_Assignment_
Each line in the entries below that holds the string "استاد" must be copied.
--- --- ---
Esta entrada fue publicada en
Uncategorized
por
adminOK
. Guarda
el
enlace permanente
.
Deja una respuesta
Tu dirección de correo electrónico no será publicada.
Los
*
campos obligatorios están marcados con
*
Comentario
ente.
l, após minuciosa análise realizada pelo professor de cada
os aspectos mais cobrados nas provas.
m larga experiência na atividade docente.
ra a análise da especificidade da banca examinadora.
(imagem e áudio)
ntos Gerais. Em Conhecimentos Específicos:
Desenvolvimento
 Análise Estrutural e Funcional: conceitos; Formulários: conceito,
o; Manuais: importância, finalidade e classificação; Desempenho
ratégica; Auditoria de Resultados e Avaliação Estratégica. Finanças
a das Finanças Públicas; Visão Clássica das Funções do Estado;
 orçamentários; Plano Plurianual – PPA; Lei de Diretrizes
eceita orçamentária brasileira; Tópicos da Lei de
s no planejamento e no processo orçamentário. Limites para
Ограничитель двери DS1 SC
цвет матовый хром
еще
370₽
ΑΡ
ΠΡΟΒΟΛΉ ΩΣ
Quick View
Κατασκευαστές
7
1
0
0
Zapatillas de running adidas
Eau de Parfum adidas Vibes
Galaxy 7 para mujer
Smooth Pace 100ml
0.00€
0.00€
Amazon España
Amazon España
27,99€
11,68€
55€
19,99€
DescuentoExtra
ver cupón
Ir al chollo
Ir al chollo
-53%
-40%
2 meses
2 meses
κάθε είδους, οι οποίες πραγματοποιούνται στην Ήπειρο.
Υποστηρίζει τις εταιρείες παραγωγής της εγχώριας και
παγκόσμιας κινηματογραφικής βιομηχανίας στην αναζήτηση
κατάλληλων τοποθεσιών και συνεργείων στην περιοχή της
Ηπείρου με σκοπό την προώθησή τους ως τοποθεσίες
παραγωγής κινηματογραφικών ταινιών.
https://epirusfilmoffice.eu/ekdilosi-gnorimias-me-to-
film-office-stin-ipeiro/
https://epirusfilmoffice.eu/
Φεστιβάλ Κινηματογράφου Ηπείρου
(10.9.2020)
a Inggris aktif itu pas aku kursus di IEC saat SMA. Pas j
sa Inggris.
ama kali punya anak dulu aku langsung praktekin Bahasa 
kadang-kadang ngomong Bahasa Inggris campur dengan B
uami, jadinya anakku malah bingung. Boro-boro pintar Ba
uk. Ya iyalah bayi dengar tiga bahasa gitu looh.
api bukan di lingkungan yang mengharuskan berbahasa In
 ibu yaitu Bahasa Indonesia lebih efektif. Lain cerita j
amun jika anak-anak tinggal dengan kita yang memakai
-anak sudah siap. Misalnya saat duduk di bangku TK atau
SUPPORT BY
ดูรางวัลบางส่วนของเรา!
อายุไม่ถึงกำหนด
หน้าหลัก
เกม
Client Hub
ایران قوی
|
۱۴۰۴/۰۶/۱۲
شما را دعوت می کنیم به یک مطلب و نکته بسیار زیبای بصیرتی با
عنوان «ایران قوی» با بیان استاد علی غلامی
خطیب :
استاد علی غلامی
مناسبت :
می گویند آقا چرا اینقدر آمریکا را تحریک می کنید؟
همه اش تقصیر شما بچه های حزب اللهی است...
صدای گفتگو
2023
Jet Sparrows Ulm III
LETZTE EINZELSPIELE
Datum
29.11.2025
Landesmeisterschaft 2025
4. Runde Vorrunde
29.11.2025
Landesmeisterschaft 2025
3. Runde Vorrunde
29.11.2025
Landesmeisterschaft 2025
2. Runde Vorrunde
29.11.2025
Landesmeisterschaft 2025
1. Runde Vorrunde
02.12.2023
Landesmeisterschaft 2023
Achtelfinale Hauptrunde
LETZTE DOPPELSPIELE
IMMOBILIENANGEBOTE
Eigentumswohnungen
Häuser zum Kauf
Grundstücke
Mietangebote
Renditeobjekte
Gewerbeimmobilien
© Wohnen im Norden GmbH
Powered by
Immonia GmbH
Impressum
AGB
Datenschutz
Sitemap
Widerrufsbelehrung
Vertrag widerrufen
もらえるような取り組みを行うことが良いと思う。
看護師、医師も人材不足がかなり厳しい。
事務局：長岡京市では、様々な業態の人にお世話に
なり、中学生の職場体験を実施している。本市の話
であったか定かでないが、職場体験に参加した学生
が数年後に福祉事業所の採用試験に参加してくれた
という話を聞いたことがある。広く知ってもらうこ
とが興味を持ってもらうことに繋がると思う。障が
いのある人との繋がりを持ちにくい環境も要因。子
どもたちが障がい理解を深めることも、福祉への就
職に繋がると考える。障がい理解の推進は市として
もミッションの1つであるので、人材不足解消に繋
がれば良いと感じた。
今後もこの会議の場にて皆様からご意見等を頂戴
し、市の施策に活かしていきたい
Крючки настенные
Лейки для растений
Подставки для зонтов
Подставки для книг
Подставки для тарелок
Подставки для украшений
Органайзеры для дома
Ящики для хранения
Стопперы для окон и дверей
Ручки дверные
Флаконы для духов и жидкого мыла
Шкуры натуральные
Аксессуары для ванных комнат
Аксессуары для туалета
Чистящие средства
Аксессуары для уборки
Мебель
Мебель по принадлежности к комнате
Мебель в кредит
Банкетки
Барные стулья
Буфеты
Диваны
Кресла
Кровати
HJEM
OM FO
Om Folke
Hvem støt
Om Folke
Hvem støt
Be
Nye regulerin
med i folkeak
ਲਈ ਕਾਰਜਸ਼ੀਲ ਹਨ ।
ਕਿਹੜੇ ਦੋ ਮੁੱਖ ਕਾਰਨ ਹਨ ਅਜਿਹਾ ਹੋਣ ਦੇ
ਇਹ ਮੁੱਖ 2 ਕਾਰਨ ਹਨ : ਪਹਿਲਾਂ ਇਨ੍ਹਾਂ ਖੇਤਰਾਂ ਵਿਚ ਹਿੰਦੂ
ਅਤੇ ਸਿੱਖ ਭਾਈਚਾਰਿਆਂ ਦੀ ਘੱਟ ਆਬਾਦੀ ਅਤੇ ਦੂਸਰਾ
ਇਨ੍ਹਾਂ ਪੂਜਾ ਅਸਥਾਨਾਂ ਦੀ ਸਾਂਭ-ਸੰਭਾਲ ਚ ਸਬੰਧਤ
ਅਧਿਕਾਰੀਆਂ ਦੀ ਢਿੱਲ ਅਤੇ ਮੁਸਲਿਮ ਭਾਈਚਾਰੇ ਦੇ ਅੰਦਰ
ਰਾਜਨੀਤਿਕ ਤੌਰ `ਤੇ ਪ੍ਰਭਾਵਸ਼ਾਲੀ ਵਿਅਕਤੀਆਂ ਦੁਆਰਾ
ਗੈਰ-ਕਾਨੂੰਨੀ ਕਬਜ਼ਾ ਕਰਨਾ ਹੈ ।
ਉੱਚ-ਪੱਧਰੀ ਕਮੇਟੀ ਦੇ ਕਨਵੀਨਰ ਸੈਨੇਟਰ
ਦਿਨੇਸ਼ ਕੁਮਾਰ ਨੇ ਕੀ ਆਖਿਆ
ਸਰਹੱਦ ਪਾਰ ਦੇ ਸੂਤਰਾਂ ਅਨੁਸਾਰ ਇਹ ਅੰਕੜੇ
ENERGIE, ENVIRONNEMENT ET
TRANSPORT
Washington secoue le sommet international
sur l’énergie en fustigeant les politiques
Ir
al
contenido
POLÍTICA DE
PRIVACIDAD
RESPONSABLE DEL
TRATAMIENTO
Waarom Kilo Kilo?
--- --- ---
_Answer to the problem_
عنوان «ایران قوی» با بیان استاد علی غلامی
استاد علی غلامی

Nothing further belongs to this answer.